Rosetta Watson and other victims of domestic violence have it tough enough, but living in Maplewood, Missouri makes it even tougher.  When Watson’s ex-boyfriend, Robert Hennings broke into her home and stabbed her, she was afraid to call the police.  The reason she feared calling the police is because the last time she needed police protection from her abusive ex-boyfriend, she was evicted and forced to leave town for six months.  For the offense of seeking protection from her abusive ex, Rosetta Watson was ordered to vacate her home in Maplewood, Missouri and barred from living anywhere nearby.  Rosetta received assistance from the ACLU, who filed a complaint on her behalf.

According to the ACLU, between September 2011 and February 2012, Watson made several calls to the police.

“I thought calling 911 would help stop the domestic violence, but instead Maplewood punished me,” Watson said. “I lost my home, my community, and my faith in police to provide protection. I want to make sure that other women in Maplewood do not suffer the way I did.”  

The ACLU Complaint paints a frightening depiction of Hennings’ repeated attacks on Watson.   On Sept. 24, 2011, she called the police after she said Hennings struck her in the face with a closed fist.

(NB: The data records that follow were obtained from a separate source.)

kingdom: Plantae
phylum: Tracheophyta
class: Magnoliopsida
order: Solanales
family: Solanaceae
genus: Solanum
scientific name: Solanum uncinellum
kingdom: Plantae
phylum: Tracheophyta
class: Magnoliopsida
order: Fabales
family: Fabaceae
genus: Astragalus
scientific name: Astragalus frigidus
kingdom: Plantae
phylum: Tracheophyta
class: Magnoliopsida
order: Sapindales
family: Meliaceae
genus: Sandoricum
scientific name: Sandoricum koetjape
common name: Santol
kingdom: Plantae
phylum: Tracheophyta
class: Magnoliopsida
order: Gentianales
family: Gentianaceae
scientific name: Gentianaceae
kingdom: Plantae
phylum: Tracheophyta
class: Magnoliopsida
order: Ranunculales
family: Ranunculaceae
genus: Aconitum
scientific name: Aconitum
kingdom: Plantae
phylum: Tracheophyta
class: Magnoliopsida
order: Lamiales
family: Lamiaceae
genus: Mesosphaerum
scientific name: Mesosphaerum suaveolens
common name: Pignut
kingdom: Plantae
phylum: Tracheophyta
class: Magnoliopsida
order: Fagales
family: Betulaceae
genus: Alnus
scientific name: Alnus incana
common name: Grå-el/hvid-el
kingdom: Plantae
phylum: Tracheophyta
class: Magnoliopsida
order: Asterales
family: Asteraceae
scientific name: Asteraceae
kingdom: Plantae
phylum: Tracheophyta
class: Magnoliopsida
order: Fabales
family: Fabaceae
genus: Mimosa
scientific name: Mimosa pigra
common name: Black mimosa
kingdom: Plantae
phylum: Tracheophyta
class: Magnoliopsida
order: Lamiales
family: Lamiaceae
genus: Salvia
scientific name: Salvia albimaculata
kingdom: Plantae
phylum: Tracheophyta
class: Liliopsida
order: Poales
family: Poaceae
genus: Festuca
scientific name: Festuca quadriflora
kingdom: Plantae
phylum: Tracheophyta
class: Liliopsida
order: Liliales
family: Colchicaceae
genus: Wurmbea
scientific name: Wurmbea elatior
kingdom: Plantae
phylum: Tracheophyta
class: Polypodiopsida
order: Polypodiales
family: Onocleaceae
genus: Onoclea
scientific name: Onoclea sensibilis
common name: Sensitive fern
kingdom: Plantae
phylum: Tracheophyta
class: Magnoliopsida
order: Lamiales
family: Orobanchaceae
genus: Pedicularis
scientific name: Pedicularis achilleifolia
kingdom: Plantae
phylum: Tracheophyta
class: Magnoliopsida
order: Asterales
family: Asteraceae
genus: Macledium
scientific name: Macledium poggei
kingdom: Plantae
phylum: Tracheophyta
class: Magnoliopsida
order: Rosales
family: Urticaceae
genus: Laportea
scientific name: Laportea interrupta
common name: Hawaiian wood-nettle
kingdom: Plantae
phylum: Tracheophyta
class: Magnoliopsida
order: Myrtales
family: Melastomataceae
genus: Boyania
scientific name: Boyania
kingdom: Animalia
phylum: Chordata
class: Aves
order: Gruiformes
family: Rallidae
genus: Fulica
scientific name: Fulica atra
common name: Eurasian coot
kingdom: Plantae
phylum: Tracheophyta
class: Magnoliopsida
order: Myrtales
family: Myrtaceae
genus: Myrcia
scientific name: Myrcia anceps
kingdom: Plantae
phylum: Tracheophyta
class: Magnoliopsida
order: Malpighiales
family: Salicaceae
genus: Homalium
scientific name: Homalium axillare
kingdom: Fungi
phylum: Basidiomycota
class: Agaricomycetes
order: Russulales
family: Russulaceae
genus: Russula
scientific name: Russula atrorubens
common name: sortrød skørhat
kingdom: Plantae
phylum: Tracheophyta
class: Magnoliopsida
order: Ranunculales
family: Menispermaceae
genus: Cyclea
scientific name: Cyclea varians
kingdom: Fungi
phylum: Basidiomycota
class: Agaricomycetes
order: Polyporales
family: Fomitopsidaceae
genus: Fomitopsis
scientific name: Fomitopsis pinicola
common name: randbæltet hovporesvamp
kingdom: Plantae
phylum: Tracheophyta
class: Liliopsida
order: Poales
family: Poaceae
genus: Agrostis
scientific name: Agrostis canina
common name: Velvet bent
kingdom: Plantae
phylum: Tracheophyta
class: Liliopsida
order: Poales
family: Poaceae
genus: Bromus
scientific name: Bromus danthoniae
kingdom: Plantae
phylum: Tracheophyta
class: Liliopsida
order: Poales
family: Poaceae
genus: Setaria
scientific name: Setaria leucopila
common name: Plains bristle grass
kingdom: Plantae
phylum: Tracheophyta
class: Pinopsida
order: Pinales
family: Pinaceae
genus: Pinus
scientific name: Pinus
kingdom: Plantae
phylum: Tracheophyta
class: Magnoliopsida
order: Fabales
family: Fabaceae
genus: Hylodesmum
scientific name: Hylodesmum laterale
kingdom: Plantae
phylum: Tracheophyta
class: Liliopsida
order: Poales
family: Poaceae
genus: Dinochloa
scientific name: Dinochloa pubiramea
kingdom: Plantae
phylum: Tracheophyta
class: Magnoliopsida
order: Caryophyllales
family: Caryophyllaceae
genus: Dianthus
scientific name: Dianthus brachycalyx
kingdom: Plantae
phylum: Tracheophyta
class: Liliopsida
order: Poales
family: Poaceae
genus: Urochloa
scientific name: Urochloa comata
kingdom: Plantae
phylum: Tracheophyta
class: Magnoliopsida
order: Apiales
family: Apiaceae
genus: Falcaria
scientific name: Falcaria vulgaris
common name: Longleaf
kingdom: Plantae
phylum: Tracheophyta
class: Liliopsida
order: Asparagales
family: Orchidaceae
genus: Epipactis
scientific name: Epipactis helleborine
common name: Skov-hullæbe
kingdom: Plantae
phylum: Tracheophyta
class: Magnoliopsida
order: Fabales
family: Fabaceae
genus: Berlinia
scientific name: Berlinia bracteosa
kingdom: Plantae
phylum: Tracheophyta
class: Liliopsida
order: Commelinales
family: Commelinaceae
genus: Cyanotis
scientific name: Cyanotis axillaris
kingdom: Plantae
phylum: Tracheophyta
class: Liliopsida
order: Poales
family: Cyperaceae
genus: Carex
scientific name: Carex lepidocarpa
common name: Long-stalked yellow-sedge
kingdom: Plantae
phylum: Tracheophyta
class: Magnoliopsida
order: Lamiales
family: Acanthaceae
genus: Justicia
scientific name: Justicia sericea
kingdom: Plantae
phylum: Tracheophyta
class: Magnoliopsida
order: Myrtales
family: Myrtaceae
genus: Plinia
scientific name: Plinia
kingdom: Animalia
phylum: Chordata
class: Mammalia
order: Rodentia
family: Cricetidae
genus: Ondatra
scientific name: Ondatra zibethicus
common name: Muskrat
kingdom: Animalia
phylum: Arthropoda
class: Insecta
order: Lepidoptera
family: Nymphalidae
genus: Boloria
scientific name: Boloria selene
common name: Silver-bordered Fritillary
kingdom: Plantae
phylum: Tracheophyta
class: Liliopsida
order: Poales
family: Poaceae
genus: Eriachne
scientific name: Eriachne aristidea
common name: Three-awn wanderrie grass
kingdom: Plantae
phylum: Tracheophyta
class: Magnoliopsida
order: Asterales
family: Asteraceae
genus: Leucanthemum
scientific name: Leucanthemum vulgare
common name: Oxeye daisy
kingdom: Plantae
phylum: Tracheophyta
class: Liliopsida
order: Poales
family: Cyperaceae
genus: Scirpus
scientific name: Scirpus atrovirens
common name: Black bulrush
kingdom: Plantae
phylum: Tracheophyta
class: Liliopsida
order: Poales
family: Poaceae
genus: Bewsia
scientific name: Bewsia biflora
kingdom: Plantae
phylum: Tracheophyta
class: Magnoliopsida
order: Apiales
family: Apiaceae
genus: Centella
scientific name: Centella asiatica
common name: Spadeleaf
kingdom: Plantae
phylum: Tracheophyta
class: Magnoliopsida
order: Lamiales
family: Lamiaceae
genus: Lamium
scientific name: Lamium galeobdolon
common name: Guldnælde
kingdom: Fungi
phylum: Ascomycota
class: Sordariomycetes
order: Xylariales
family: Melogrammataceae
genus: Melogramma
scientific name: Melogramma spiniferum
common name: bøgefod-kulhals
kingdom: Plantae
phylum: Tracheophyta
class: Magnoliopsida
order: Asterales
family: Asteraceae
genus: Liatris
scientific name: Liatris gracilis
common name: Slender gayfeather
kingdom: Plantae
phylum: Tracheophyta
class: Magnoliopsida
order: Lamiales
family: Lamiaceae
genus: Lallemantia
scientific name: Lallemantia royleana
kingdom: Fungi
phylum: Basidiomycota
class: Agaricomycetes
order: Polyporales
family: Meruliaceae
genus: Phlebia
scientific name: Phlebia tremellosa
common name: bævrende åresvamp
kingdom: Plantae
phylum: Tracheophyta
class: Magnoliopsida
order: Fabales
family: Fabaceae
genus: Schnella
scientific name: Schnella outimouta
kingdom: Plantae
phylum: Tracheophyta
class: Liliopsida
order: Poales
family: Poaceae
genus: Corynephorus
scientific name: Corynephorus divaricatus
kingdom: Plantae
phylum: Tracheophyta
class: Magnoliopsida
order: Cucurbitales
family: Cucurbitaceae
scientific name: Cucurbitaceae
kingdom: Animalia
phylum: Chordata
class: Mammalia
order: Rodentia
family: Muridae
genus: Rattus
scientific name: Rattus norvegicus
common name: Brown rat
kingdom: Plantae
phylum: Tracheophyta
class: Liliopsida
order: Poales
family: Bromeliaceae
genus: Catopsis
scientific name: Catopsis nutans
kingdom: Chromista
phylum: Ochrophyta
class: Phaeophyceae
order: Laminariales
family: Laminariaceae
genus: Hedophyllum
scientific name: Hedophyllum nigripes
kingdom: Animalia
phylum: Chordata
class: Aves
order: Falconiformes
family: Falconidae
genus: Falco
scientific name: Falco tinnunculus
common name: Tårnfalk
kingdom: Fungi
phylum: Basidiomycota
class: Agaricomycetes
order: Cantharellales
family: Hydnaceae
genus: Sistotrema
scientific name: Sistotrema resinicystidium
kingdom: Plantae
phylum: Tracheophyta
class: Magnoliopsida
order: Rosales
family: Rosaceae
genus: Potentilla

He was arrested for assault in the third degree, and police took photos of her lip. On Nov. 8, 2011, she called the police again and he admitted that he shoved her.  The police arrested Hennings for assault in the third degree again. On Jan. 7, 2012, Watson told the police she was afraid of him and wanted him to leave her home. Once police arrived, he left. On Feb. 22, 2012, she told the police that Hennings hit her and choked her.  Hennings was again arrested for domestic assault in the third degree.

Under Maplewood’s local ordinance, more than two calls to police regarding domestic violence within 180 days qualifies as a “nuisance,” as do commission of acts prohibited by federal, state, or local laws at a property. The ordinance does not exempt situations where residents need to call police for help or where they are crime victims. Once Maplewood decides that a nuisance took place, it can revoke the residents’ occupancy permits — which are required to live in Maplewood — and deny new ones for six months, exiling the residents from the city.

Maplewood officials removed the victim from her home and banished from the city because, even according to city’s own records, she made calls for help with domestic violence. Watson lived in Section 8 housing and based on her nuisance violation, she lost her voucher.  She couldn’t afford to pay for housing without the voucher and ended up living on the streets for a period of time before landing in St. Louis.

Photo Credit: In Pictures Ltd./Corbis via Getty Images)

In Watson’s filing and two others, the ACLU lawsuit claims that nuisance ordinances violate the First Amendment right to petition the government for assistance, as well as the rights to travel, equal protection, and due process. The other lawsuits, one in Norristown, Pennsylvania, and one in Surprise, Arizona, were filed on behalf of domestic violence victims and resulted in the repeal of the local laws.